◆ Document segment:
Residual Connections (Skip Connections)
Residual connections revolutionized deep learning by enabling training of networks with hundreds or thousands of layers. They're now a standard component in modern architectures.
The Problem with Deep Networks
Vanishing Gradients
In deep networks, gradients shrink through layers:
∂L/∂w₁ = ∂L/∂h₁₀ × ∂h₁₀/∂h₉ × ... × ∂h₂/∂h₁ × ∂h₁/∂w₁
If each term < 1 → Product vanishes
Degradation Problem
Surprisingly, deeper networks performed worse than shallower ones (even on training data). This wasn't overfitting—it was optimization difficulty.
The Residual Solution
Basic Idea
Instead of learning H(x), learn the residual F(x) = H(x) - x:
H(x) = F(x) + x
output = F(x) + x
= transformation + identity
Visual Representation
┌──────────────────────────┐
│ │
│ (skip) │
│ ↓
x ─────┴──→ [Conv] → [ReLU] → [Conv] ─→ (+) → ReLU → output
F(x) ↑
x
Why It Works
1. Gradient Highway
During backpropagation:
∂L/∂x = ∂L/∂output × (∂F/∂x + 1)

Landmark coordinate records

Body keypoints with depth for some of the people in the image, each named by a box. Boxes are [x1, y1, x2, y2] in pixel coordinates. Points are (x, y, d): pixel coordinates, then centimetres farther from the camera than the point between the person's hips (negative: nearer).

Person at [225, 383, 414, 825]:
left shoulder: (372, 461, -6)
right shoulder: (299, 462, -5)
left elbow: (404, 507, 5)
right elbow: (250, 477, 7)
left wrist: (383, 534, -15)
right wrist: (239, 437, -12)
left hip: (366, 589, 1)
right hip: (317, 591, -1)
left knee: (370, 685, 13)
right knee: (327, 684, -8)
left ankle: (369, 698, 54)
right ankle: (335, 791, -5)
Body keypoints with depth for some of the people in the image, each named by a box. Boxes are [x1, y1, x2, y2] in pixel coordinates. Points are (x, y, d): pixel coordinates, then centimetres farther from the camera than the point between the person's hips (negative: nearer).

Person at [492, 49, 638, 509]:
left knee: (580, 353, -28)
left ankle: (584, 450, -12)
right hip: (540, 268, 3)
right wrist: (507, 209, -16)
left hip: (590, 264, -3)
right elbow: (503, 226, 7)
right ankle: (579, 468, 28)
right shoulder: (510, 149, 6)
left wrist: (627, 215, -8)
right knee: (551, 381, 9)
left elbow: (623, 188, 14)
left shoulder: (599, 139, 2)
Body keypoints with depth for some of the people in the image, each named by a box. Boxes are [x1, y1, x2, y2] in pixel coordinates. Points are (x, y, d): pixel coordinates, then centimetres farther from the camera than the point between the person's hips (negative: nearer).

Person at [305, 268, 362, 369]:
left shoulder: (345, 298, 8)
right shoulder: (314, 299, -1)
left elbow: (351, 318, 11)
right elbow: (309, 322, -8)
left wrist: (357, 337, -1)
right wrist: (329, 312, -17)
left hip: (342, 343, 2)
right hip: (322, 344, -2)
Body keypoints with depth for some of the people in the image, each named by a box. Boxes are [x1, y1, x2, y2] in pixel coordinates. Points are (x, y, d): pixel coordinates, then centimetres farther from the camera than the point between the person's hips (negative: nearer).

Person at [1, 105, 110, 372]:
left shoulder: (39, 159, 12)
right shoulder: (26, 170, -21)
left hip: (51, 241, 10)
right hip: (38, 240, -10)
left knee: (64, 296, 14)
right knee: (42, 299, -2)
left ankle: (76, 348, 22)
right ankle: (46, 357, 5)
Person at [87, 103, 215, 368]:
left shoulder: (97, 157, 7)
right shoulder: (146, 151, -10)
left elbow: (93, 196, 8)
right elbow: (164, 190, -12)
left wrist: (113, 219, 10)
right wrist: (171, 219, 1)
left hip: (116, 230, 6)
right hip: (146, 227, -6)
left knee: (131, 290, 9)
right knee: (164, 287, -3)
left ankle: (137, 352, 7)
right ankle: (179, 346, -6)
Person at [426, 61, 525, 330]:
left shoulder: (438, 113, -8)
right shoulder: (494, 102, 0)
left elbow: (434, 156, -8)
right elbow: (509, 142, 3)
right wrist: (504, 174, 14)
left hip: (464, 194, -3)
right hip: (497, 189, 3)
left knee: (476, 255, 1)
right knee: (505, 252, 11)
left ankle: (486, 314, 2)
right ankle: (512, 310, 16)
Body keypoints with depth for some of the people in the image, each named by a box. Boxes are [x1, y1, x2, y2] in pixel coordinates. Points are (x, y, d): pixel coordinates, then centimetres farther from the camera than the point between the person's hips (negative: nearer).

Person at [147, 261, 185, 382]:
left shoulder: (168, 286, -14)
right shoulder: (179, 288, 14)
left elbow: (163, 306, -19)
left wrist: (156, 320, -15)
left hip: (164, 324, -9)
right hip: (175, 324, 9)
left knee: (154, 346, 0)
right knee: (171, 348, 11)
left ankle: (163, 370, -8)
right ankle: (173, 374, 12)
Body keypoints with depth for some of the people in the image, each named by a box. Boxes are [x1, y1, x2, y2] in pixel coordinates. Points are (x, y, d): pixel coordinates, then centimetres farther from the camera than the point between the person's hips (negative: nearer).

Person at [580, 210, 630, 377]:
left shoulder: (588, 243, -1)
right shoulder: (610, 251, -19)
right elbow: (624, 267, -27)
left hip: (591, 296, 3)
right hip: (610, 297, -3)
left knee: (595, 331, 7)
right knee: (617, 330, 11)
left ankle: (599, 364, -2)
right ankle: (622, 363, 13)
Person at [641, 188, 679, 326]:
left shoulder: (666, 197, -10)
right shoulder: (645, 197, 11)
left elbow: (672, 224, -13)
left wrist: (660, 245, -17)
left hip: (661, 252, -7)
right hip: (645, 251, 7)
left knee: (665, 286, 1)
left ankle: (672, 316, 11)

◆ Required work:
1. Reproduce the passage of the residual connections page starting with "The Problem with" and going on through "was optimization difficulty.".
2. Answer these questions from the residual connections page:
(a) According to the page, how did deeper networks perform compared with shallower ones, even on training data?
(b) Instead of learning H(x), what does the residual approach learn?
(c) What happens to the product of gradient terms if each term is less than 1?
The material has no connection to the page on residual connections.

◆ Results for the exercise:
1.
The Problem with Deep Networks
Vanishing Gradients
In deep networks, gradients shrink through layers:
∂L/∂w₁ = ∂L/∂h₁₀ × ∂h₁₀/∂h₉ × ... × ∂h₂/∂h₁ × ∂h₁/∂w₁
If each term < 1 → Product vanishes
Degradation Problem
Surprisingly, deeper networks performed worse than shallower ones (even on training data). This wasn't overfitting—it was optimization difficulty.

2.
(a) They performed worse.
(b) The residual F(x) = H(x) - x.
(c) The product vanishes.